For over 10,000 years, peasants have always saved, selected, exchanged and sold seeds, and used and reused them to produce food. This is essential to peasants' right to food, as well as to global food security and biodiversity.
But the protection of intellectual property rights over seeds at the World Trade Organization (WTO) and the International Union for the Protection of New Varieties of Plants (UPOV), and the promotion of commercial seed systems have posed serious challenges to the protection of these customary practices, and to the maintenance of peasant seed systems and agro-biodiversity. In Europe, the creation of seed catalogues exclude peasants’ seeds, which in many cases cannot be offered for sale, and peasant seed systems are not well protected.
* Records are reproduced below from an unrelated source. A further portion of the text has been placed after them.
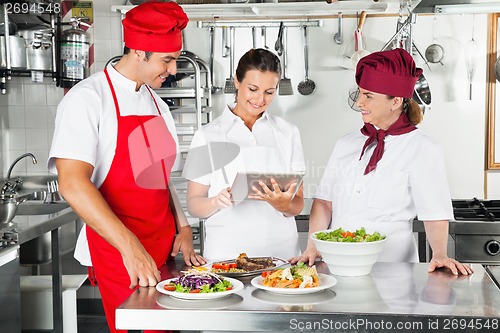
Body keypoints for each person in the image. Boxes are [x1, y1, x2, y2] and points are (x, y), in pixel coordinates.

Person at [48, 2, 205, 332]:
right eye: (167, 60)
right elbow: (73, 184)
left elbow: (160, 179)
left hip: (163, 251)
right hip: (121, 253)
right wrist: (130, 248)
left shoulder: (157, 103)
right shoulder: (88, 99)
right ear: (139, 52)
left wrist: (184, 226)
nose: (174, 69)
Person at [290, 48, 472, 276]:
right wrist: (313, 247)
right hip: (338, 267)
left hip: (394, 270)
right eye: (359, 93)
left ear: (395, 101)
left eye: (368, 96)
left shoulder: (423, 148)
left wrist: (439, 254)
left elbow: (433, 212)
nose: (359, 103)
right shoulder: (346, 144)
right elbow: (325, 202)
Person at [183, 48, 306, 261]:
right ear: (237, 82)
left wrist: (283, 205)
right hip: (226, 256)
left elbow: (298, 203)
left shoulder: (288, 132)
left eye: (269, 92)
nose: (260, 99)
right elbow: (194, 204)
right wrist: (216, 201)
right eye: (253, 89)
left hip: (281, 255)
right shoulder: (208, 135)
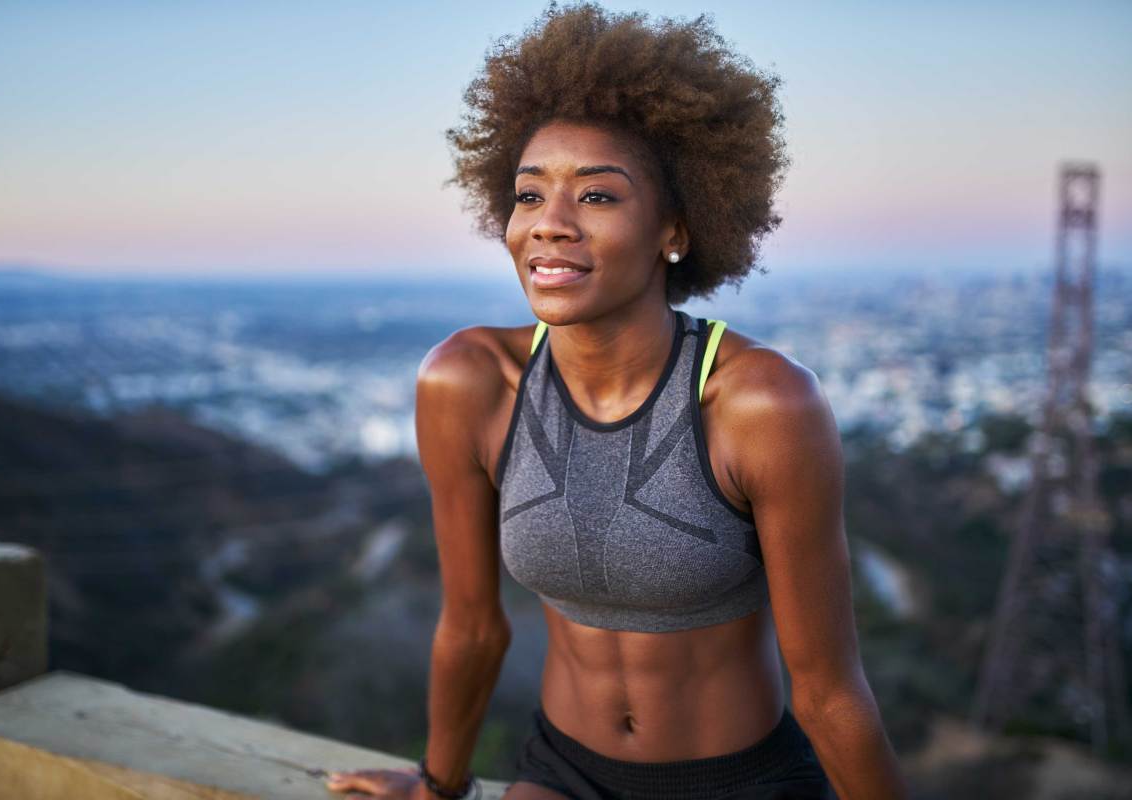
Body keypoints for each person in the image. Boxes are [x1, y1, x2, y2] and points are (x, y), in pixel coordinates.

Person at [328, 2, 908, 798]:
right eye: (530, 196)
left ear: (674, 227)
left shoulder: (761, 403)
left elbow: (830, 691)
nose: (550, 226)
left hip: (739, 782)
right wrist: (437, 783)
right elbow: (470, 624)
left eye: (597, 197)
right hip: (563, 773)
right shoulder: (465, 381)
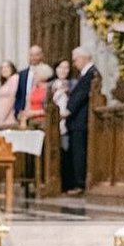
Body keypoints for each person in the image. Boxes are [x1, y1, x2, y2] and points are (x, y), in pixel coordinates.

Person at [66, 47, 96, 194]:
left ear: (84, 58)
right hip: (77, 121)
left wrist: (68, 110)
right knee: (76, 152)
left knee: (79, 153)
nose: (74, 63)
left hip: (81, 120)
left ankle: (80, 184)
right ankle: (77, 182)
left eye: (75, 59)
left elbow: (81, 95)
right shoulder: (86, 74)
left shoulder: (91, 74)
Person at [52, 59, 74, 191]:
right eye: (61, 67)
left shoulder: (73, 84)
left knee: (66, 152)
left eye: (66, 68)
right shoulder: (51, 85)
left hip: (67, 123)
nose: (63, 70)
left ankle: (66, 184)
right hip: (54, 123)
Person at [13, 44, 47, 121]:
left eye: (36, 55)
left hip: (40, 116)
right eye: (31, 55)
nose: (34, 58)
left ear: (42, 55)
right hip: (22, 116)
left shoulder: (47, 73)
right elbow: (18, 95)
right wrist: (18, 112)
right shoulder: (21, 74)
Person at [0, 60, 19, 126]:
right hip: (2, 116)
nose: (4, 69)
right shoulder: (5, 82)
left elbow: (12, 98)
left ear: (12, 68)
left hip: (8, 116)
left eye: (7, 67)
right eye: (2, 68)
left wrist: (3, 116)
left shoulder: (14, 78)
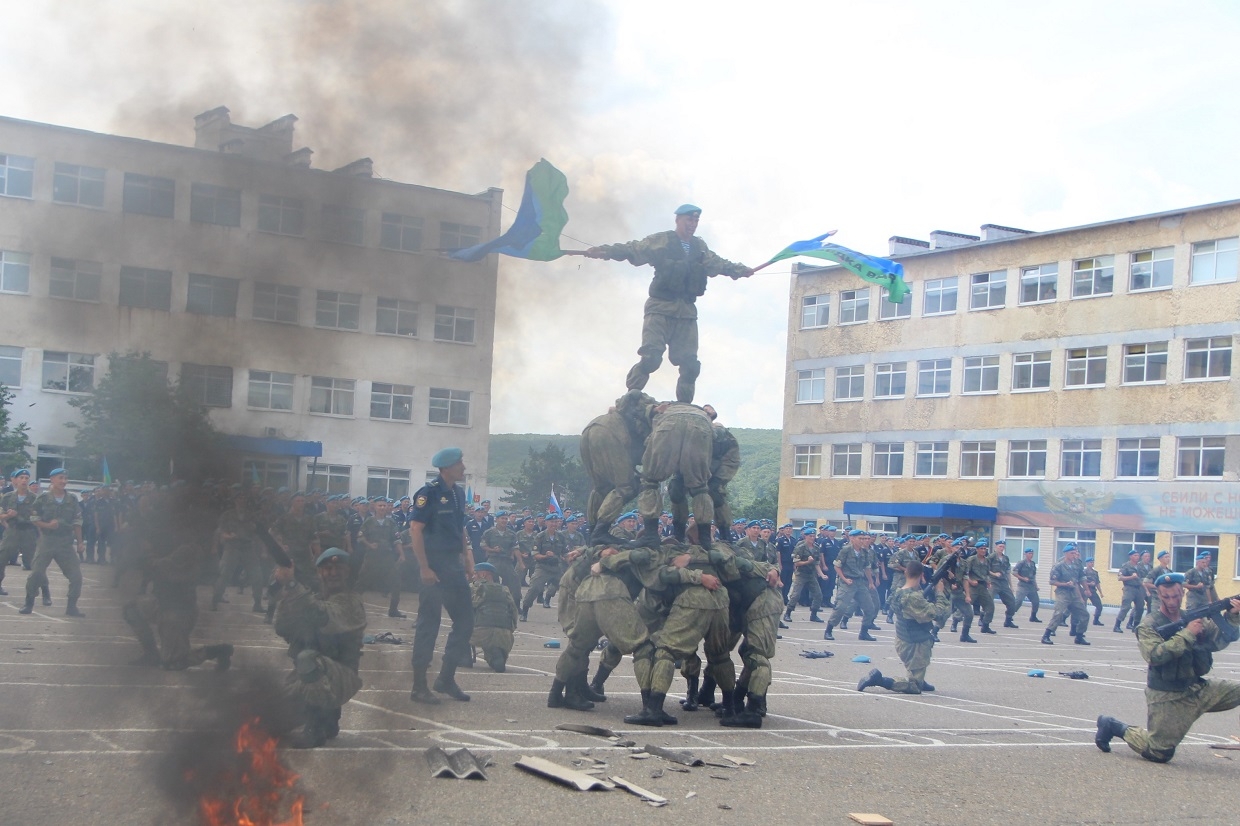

To respond to these challenges, the United Nations (UN) Human Rights Council notably adopted a UN Declaration on the rights of peasants and other people working in rural areas (UN Declaration), in which the right to seeds is recognized.
Objectives
This project aims at raising awareness among European seed networks and peasant organizations on the importance of the UN Declaration. It will notably identify, via the publication of a guide and expert workshops, the main opportunities and obstacles to protect the right to seeds in Europe. It will also discuss how to promote changes in European laws, policies and trade agreements to ensure that they do not infringe, but facilitate the realization of peasants’ right to seeds.